Estava viajando em condescendência quando imaginei que o que eu escrevo talvez fosse colocado, pela eventual bondade de algum intérprete, com Debussy ou Satie. Não porque minhas coisas sejam tão boas quanto as deles, mas creio que os universos se identifiquem, embora isto varie conforme a peça [minha] da qual se estiver falando. Algumas exceções aparecem, acho que a Toccata de 1998 podia estar junto com Schoenberg num concerto de música cinza, ou melhor: talvez com Webern, para mostrar que na verdade ela quer ser colorida. Não olhem feio: o cinza em Schoenberg vem dos olhos de Messiaen, e, puxa vida, estou apenas divagando um pouco – em condescendência, como falei.
Tenho curiosidade de saber o que Debussy acharia do que eu componho. Mas admito que, se ele não gostasse, eu passaria, de uma hora para outra, a ignorar sua opinião. Ele poderia achar muito repetitivo, já que no tempo dele não se repetiam tanto as coisas; poderia achar isso para bem, poderia achar isso para mal. Talvez até me perguntasse de onde tirei essa idéia de repetir tanto. Aí eu lhe mostraria Philip Glass e ele passaria meses extático. Ei, Claude, parece eu mesmo com dezessete anos.

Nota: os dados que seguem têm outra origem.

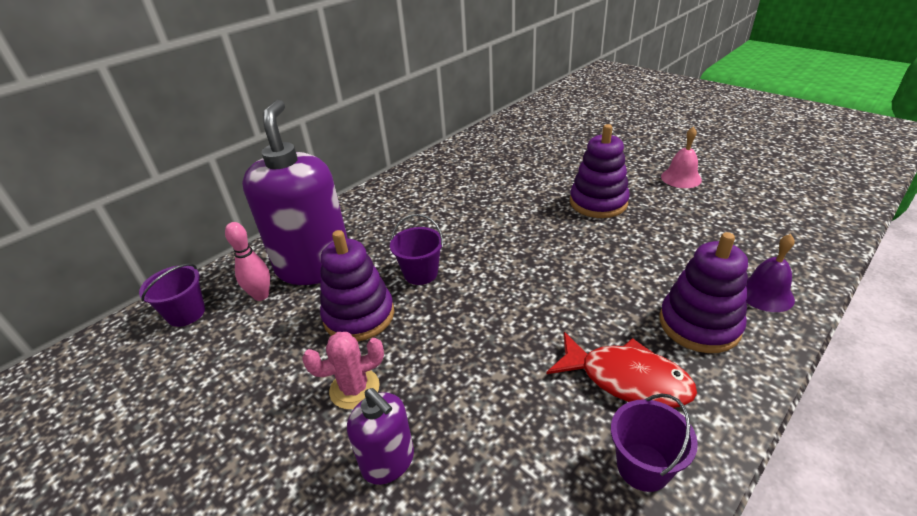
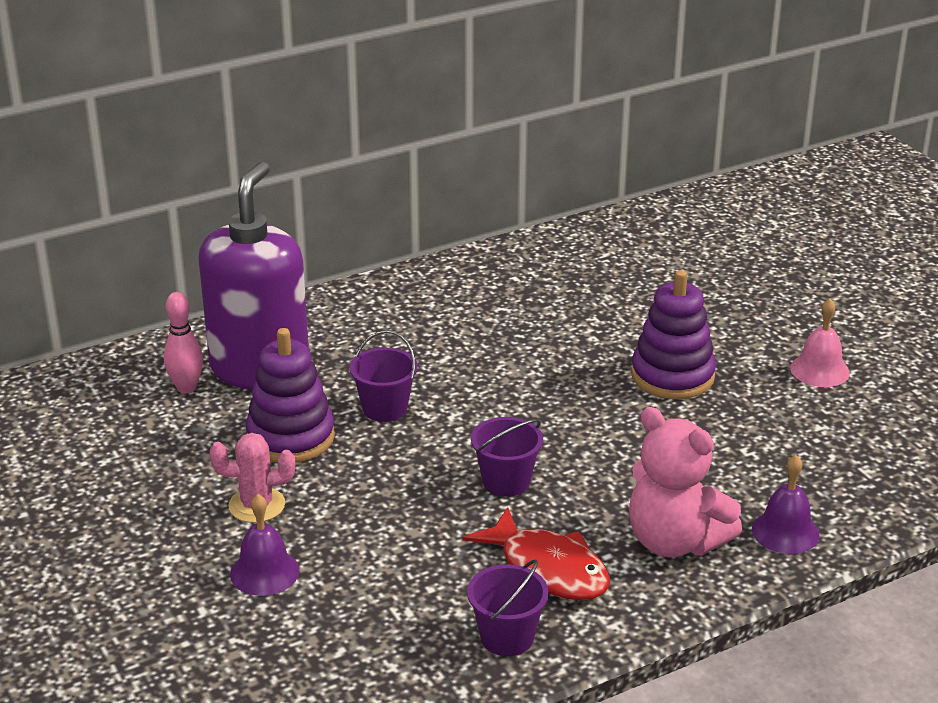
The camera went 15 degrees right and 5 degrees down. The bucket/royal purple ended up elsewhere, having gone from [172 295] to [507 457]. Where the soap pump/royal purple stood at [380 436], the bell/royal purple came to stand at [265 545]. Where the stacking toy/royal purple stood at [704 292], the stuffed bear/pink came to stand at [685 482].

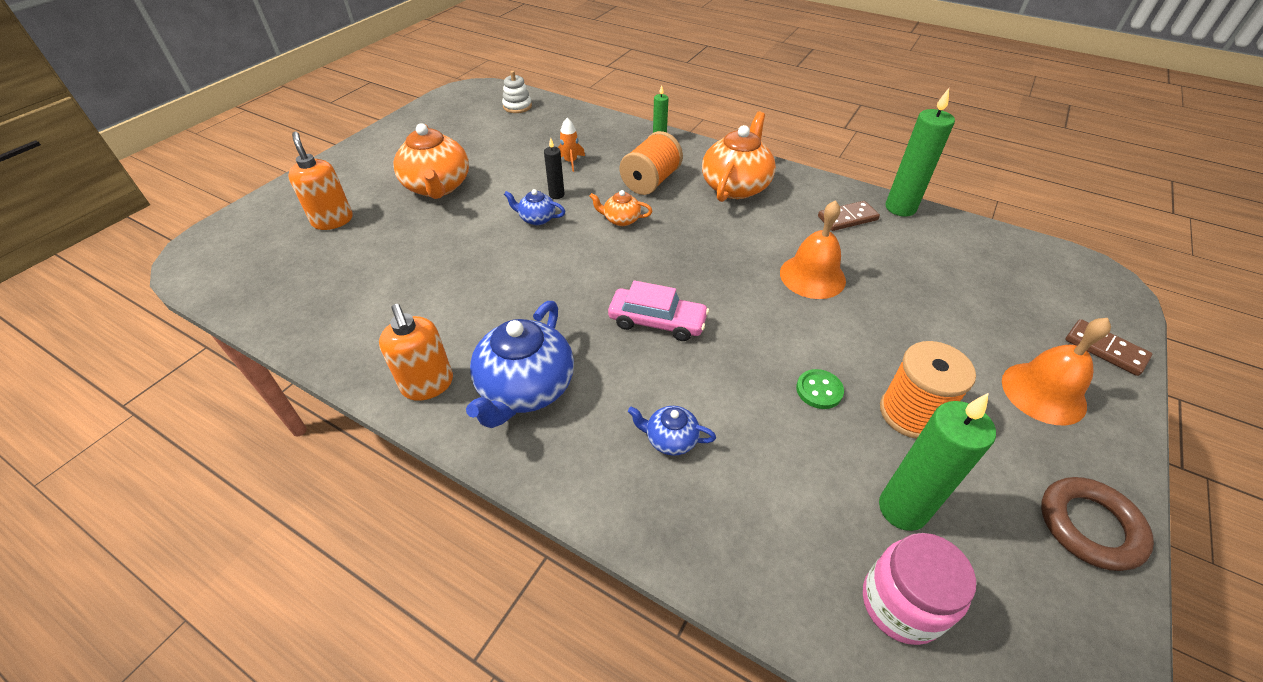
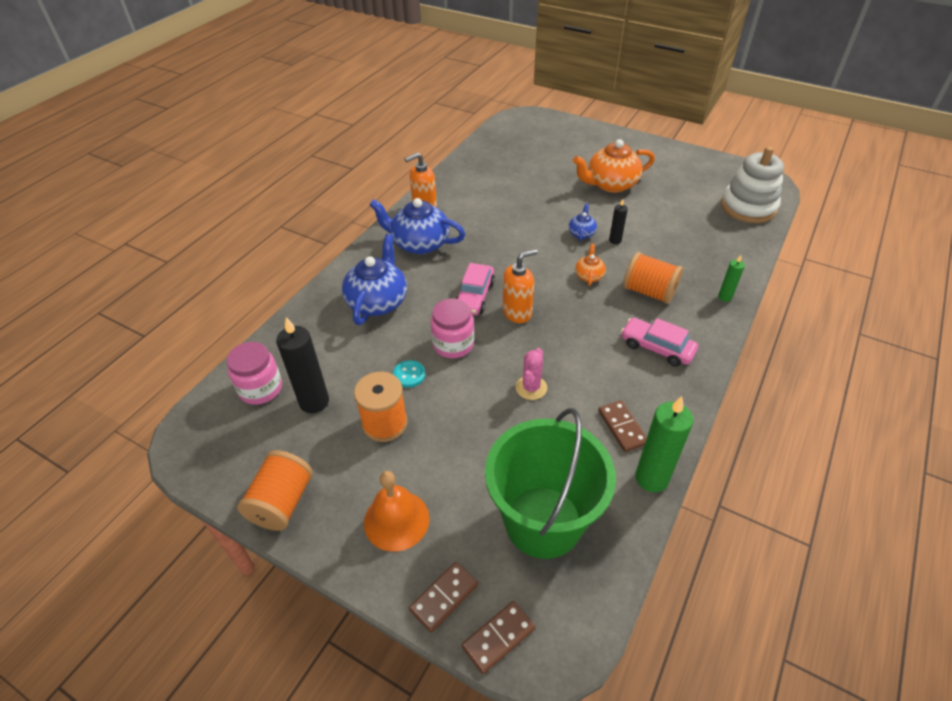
The camera went 90 degrees right and 0 degrees up. The soap pump/orange ended up elsewhere, having gone from [320 181] to [520 286]. The size of the stacking toy/snow-white at [517 92] changed by a factor of 2.03. The second view lost the toy rocket/orange at [571 145]. The size of the china teapot/royal blue at [672 431] changed by a factor of 2.04. Where the china teapot/orange stood at [739 156], the automobile/pink came to stand at [659 342]. Where the bell/orange stood at [813 249], the prickly plant/pink came to stand at [531 374]. What was the sewing button/emerald at [820 389] turned into the sewing button/aqua at [409 374]. What was the pillar candle/emerald at [937 462] turned into the pillar candle/jet-black at [302 365]. Where the torus/russet stood at [1097 524], the bobbin/orange came to stand at [275 490]. The second view gained the preserve jar/pink at [452 328]. The second view gained the domino piece/russet at [499 637]. The second view gained the bucket/emerald at [550 483].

Já pensei nisso com Bach, mas não tive nenhuma idéia muito delirante. Tudo depende: ele saberia que eu nasci 295 anos depois dele? Ele teria alguma idéia no que aconteceu nesses anos? Difícil saber.
Em alguns momentos mais obscuros chego a pensar que nenhum europeu gostaria muito da minha música, e justo eu, que costumo evitar generalizações, a não ser que sejam divertidas. Devo ter sido influenciado por uma pianista francesa que vi uma vez dar uma palestra. Falando de uma peça de George Crumb, eu acho, mostrou um trecho tonal melodioso e disse: trop americain, trop americain. Não sei, vou esperar o primeiro europeu ouvir algo que eu tenha escrito para dizer alguma coisa além disso.
Aonde quero chegar com isso tudo? A lugar nenhum; portanto, não espereis, ó relevância, que eu vos coroe ao fim destes parágrafos.